Update the alternative investments text by restating the part that begins with the words "Over the course" and ends with "all investor types.", swapping "installment" for "post".

#### [PAGE EXCERPT]
-*-
The basics of alternative investments - Part 5: Applying what we've learned
The basics of alternative investments - Part 5: Applying what we've learned
Welcome to the fifth and final post in our summer series on alternatives. The goal of this series is to help educate investors about alternatives, with an emphasis on those alternatives available as mutual funds.
Over the course of the summer, we have defined alternatives, explained why investors should consider alternatives, discussed performance expectations, and outlined how to implement alternatives in a portfolio. In this final installment, the focus is on applying what we’ve learned to the current market environment. To this end, listed below are several common investor concerns and/or objectives aligned with specific alternative strategies that can potentially address those concerns and objectives. All of the strategies highlighted are available as mutual funds and are available to all investor types.
• If looking to boost returns in a lower return and more volatile environment for equites, consider alternative asset funds, and funds that have the ability to invest on a long/short basis across multiple asset classes, such as global macro – Alternative assets (also known as real assets) are investments in asset classes other than stocks and bonds. Investments in real estate, commodities, natural resources, infrastructure and master limited partnerships (MLPs) are all examples of alternative asset classes. Such investments have unique performance characteristics relative to equities, and, collectively, have outperformed equities over the past 20 years1. Meanwhile, strategies such as global macro and managed futures invest opportunistically on a long and short basis across the global equity, fixed income, currency, and commodity markets. These funds have the ability to select what markets they participate in, and, because they can invest on both a long and short basis, they have the potential to achieve profits in both rising and falling market environments. For this reason, they have the potential to outperform equities, especially during more challenging periods for equity performance. Additionally, they have the potential to perform well during periods of heightened market volatility.
-*-
#### [DATA LISTING]
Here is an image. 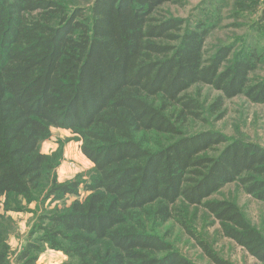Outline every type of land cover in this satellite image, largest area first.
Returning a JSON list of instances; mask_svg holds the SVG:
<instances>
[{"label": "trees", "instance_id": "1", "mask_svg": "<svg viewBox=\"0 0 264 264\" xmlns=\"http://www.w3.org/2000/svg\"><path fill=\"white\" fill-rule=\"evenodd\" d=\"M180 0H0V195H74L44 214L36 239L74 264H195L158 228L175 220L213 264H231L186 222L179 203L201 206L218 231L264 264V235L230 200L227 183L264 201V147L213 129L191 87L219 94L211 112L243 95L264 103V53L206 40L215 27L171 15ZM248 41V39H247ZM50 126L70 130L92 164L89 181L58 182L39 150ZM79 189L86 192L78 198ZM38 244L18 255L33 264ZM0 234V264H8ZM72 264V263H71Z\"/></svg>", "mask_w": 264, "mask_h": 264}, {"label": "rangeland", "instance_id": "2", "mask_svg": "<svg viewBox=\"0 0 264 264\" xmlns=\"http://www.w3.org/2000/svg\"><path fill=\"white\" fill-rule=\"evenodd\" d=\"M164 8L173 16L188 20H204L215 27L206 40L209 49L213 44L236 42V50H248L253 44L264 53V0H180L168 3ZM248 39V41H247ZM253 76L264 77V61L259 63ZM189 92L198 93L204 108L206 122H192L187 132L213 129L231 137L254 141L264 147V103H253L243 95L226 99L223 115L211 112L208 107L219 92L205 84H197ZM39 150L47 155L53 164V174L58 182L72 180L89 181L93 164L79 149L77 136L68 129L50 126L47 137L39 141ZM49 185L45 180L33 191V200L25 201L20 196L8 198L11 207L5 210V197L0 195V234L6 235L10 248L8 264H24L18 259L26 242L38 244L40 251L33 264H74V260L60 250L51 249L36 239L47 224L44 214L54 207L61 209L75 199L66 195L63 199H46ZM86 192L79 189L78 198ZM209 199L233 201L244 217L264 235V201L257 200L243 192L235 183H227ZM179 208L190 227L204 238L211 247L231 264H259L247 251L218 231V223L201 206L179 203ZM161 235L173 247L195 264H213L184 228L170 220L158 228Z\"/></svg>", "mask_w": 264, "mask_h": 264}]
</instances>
-*-
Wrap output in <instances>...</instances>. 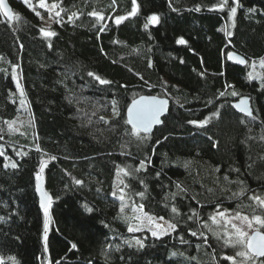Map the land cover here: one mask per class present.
-*-
#### [RESULT OF THE EXERCISE]
Over the course of the summer, we have defined alternatives, explained why investors should consider alternatives, discussed performance expectations, and outlined how to implement alternatives in a portfolio. In this final post, the focus is on applying what we’ve learned to the current market environment. To this end, listed below are several common investor concerns and/or objectives aligned with specific alternative strategies that can potentially address those concerns and objectives. All of the strategies highlighted are available as mutual funds and are available to all investor types.